This is a request for comments, not a formal proposal.
Copyright almost works perfectly for software. It is free, automatic, has clear boundaries, and is easy to enforce. Unlike patents, copyright is egalitarian, as useful to the poor and weak as to the rich and powerful. It can be considered an ethical of protection. However copyright as applied to all creative works in general has two big problems when applied to software:
- The lifespan (life + 70 years) is much too long for software.
- There is no system for moving abandoned software into the common domain.
Here is a modest proposal for a new form of copyright that is specifically designed for software. I call this new form of copyright the "Software Trust". Software Trust balances the needs of software developers with those of society at large (software consumers). Like traditional copyright, Software Trust is free, clearly demarked, easy to enforce. But it has a much shorter protection lifetime, and provides a proper framework for moving abandoned software into the common domain.
The goals of the Software Trust proposal are:
- To ensure that abandoned software is properly released into the common domain.
- To provide a secure paper trail that can be used for conflict resolution.
- To provide software developers with useful infrastructure for their work.
- To provide a long-term framework for the creation of a "software commons".
- To be a compelling and economically-attractive alternative to long-term copyright.
Software Trust requires investment and support by a state agency.
To benefit from Software Trust, a copyright holder would have to register all versions of their software source code. This would be done at a centralised office, the European Software Trust (EST). Registration would be done using an ISO-standard source control protocol implemented in free software products such as Subversion.

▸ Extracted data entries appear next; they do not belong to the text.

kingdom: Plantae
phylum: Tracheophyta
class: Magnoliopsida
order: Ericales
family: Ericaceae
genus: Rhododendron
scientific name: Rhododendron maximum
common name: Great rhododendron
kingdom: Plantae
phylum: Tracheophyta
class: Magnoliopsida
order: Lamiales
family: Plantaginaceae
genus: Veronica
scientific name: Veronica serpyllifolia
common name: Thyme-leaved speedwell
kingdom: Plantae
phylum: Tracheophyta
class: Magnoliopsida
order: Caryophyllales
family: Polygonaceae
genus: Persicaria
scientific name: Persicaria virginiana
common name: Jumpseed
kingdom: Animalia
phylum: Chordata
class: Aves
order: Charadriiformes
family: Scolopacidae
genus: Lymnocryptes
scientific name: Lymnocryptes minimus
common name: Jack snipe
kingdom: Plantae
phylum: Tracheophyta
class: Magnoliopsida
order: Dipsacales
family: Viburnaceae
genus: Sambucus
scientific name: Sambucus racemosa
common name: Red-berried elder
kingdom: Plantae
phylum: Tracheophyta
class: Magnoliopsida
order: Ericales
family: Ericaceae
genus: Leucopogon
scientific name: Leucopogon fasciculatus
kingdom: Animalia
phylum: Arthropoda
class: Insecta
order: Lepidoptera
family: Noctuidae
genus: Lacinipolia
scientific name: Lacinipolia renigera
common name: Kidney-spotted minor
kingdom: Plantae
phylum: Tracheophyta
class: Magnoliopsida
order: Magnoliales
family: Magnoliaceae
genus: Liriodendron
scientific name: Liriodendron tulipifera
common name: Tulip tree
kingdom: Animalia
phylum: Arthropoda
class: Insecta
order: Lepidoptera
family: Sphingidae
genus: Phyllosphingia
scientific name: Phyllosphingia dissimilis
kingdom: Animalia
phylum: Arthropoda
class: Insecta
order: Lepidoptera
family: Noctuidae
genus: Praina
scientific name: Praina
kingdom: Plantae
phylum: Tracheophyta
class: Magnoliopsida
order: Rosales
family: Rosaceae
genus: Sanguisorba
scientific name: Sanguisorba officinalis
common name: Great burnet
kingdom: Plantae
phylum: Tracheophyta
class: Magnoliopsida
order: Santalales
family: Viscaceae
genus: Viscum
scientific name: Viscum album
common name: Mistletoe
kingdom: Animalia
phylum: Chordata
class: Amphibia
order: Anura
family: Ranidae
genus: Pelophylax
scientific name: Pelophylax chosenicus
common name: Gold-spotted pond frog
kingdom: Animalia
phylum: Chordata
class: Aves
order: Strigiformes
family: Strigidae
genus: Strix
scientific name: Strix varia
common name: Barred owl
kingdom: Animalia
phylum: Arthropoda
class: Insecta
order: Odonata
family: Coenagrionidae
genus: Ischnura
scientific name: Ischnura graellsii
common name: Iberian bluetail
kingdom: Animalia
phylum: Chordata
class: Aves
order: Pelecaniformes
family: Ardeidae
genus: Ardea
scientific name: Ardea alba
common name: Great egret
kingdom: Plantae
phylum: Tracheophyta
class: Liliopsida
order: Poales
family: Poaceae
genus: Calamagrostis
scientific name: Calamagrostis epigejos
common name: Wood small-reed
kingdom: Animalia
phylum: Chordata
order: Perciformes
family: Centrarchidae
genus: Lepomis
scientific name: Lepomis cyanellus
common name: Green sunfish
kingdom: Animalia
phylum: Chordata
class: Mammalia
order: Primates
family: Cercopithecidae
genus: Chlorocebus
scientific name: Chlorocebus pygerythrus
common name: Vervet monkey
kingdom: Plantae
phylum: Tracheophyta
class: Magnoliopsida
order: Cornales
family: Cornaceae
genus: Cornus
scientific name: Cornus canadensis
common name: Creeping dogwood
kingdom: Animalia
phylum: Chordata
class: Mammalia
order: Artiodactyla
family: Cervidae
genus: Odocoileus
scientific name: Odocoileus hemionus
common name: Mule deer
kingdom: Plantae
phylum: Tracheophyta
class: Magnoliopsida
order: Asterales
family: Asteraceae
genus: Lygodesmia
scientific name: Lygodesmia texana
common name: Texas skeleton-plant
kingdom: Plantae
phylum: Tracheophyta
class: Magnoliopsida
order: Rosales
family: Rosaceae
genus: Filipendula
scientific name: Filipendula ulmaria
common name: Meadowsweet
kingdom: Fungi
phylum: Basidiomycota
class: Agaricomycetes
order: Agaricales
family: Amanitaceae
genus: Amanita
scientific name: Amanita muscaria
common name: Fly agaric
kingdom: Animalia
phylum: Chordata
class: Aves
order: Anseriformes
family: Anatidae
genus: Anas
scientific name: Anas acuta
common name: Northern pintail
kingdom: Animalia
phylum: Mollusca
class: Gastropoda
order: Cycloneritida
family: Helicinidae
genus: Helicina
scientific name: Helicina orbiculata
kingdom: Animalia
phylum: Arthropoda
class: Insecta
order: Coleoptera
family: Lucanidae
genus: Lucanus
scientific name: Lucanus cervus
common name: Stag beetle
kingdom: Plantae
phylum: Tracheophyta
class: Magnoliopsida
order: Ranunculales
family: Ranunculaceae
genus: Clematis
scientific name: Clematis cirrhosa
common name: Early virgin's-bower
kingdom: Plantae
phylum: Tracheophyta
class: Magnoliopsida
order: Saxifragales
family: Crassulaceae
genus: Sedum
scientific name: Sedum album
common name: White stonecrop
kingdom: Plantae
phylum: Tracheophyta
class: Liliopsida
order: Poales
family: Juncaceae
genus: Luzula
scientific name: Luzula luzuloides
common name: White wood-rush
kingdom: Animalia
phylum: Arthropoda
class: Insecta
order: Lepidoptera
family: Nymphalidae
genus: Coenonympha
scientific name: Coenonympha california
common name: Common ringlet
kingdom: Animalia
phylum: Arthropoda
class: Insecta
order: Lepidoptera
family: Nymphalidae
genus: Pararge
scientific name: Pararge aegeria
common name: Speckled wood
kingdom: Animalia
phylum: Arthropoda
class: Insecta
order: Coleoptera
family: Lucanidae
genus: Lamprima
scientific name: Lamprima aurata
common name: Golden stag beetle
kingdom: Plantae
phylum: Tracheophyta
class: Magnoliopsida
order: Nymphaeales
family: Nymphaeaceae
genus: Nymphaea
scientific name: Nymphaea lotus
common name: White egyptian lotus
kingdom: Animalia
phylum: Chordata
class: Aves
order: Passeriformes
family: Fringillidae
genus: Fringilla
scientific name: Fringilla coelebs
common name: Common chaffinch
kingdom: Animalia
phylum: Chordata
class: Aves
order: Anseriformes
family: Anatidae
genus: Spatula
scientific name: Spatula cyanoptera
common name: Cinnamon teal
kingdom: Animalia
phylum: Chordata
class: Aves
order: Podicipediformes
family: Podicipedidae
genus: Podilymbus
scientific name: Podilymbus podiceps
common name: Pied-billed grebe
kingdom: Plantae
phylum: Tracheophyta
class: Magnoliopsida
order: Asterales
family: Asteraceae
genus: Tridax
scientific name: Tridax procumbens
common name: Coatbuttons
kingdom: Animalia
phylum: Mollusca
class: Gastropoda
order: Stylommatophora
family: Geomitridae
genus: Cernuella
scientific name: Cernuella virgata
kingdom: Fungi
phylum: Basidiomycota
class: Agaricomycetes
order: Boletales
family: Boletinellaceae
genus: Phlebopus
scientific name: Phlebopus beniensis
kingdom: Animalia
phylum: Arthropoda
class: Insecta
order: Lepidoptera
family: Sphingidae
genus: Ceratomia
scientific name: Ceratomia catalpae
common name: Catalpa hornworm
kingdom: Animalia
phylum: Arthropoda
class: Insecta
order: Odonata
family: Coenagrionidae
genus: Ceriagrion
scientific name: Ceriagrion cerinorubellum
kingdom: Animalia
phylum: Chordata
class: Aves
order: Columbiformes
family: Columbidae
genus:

Online registration has these benefits:
1. It provides a verifiable paper trail for dispute resolution.
2. It ensures that software source code is not lost when the copyright expires.
Registration would be free. Since most software development projects already use a source control protocol, registration would not create additional costs.
Unit of ownership
The unit of ownership in the Software Trust is an "archive". It would be up to the software developers to define how software sources are mapped to archives. An archive could be a single software program, an entire software product, or the full source code inventory of a company.
Definition of "source code"
A software archive can contain content that fits the criteria of "ASCII text file", can be properly versioned, and can be accessed and read with no special decoding software. Binary documents and media files would not be entered into an Software Trust archive.
Copyright on software source code placed into the Software Trust would last for a short period (5 years) after the date of last modification of the archive. That is, archives would automatically be opened to public use when no longer maintained. Any modification of the archive - even a trivial modification - extends the copyright period for all source code in that archive.
Confidentiality and security
Software placed into the Software Trust would be as confidential as required by the creator. Clearly the Software Trust will need a high level of security to be credible for commercial software creators.
Ownership and licensing
The ownership of a Software Trust active archive rests with the creator. When an archive becomes inactive, the ownership of all its contents passes to the European Software Trust institution, acting on the public behalf. The license for an active archive is defined by the creator. The license of an opened archive is a share-alike license along the model of the GPL.
Compatibility with TRIPS
Since the Software Trust system can work in parallel to existing copyright law, it creates no conflicts with TRIPS or other treaty obligations. A software creator has the choice of using existing copyright law, or the new Software Trust model.
Economic and Regulatory Model
Why would software creators use the Software Trust model? For free and open software developers, the answer is clear - good infrastructure at no cost. For commercial software developers, use of the Software Trust can be encouraged by:
- Government procurement can require that all source code is placed into the Software Trust;
- Use of the Software Trust can be promoted as "good ethical practice"
- Large customers may insist that their vendors use the Software Trust
- Software vendors who use the Software Trust may benefit from lower insurance
- Use of the Software Trust may be made mandatory for certain types of software
The development of a Software Trust prototype should be done by the European Commission as part of its research and development into innovation policy in Europe.
The Software Trust software itself should be developed as free software, based on standard interfaces, so that software developers can build a technological community around the Software Trust.
A production-quality Software Trust server would cost under euro 1M to develop and deploy. Running costs would be modest since the system would be largely automatic.
Through the combination of a state-backed escrow system for software source code, a contract by which ownership automatically changes hands after preset conditions are fulfilled, and a share-alike license, we can envisage the creation of a single, very long-lived archive of software source code, properly categorised by company and product, so that the symptom of "abandonware" can be solved.